Le peuplement de la ville de Thiès s'est accéléré autour de l'activité économique, avec l'arrivée de Maliens et de Dahoméens, explique Ousseynou Seck. De nouveaux quartiers se sont créés, dont la cité Ballabey, ou Dvf (derrière la voie ferrée), qui est la preuve flagrante de l'extension de la ville derrière la voie ferrée, devenue une ligne de démarcation.

Ligne de démarcation

Le transport ferroviaire a ainsi généré des emplois directs (cadres, ouvriers) et indirects, notamment des saisonniers (recrutés en période d'hivernage pour surveiller la voie).
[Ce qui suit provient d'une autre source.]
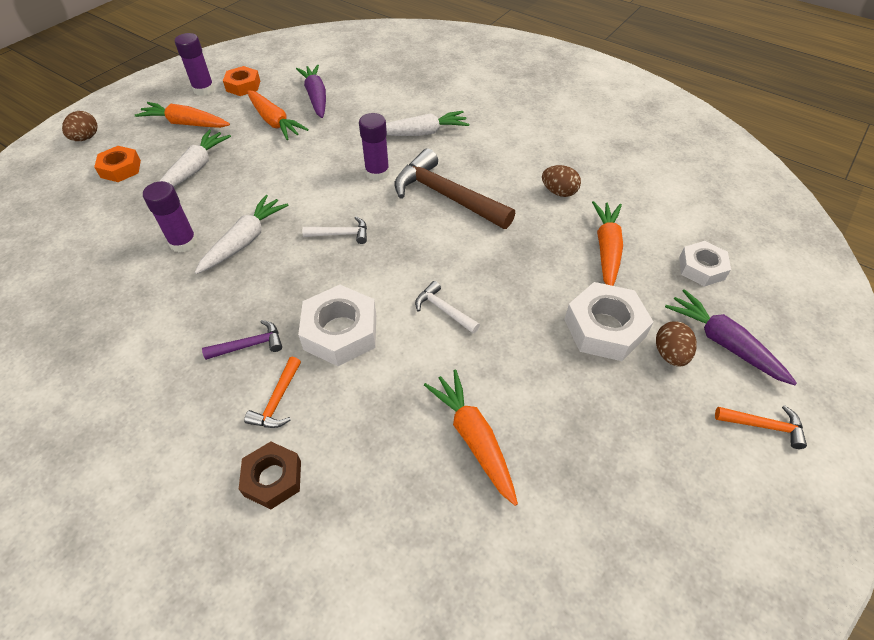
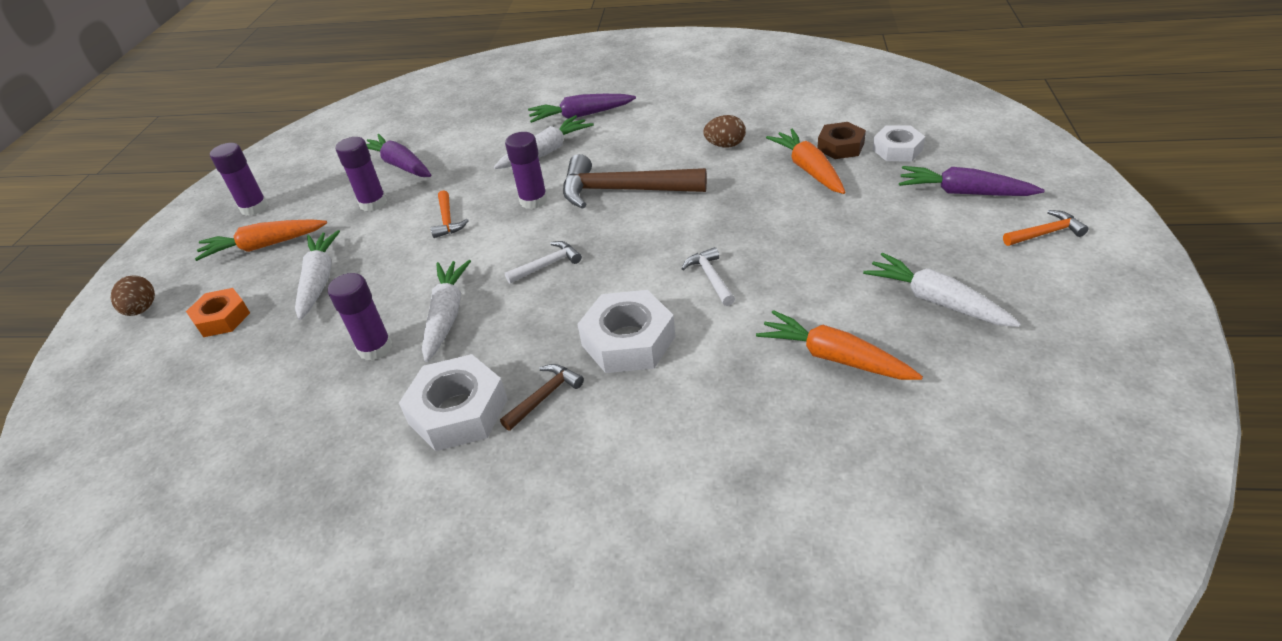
camera: 25 degrees left, 10 degrees down
purple hammer [202,320,282,360] -> brown hammer [500,364,584,431]
orange nut [223,66,260,96] -> none
brown nut [239,442,301,510] -> brown nut moved to [817,122,866,159]
orange hammer [244,357,301,428] -> orange hammer moved to [431,190,469,238]
orange carrot [247,90,309,140] -> purple glue stick [336,137,387,212]
white hammer [415,281,480,333] -> white hammer turned 60 degrees clockwise [681,247,735,306]
white nut [564,282,653,361] -> white nut moved to [399,354,508,451]
brown egg [656,321,697,367] -> none
none -> purple carrot [528,94,636,123]
none -> white carrot [863,253,1021,327]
Selon M. Seck, les emplois étaient estimés à près de 3 500, dont 1 000 ouvriers dans les grands centres de maintenance. La ville vibrait au rythme de l'entreprise ferroviaire, avec plusieurs milliers de personnes qui dépendaient de cette activité, sans compter le commerce qui s'était développé autour du rail.

Les fins du mois étaient quasiment synonymes de fête, car Thiès vibrait au rythme du groupement d'achat des denrées de première nécessité. Pendant plusieurs décennies, l'activité économique a été à son apogée à Thiès autour de l'entreprise ferroviaire, particulièrement au début des années 1990.

Cependant, cette embellie économique s'est accompagnée de remous sociaux. À commencer par la grande grève de 1938, qui a fait plusieurs morts. Selon Ousseynou Seck, ces travailleurs réclamaient simplement la fin de conditions de travail inhumaines imposées par l'administration coloniale. Même pour prier ou aller aux toilettes, une autorisation était nécessaire. Cette situation a déclenché la révolte des travailleurs, suivie d'une sanglante répression.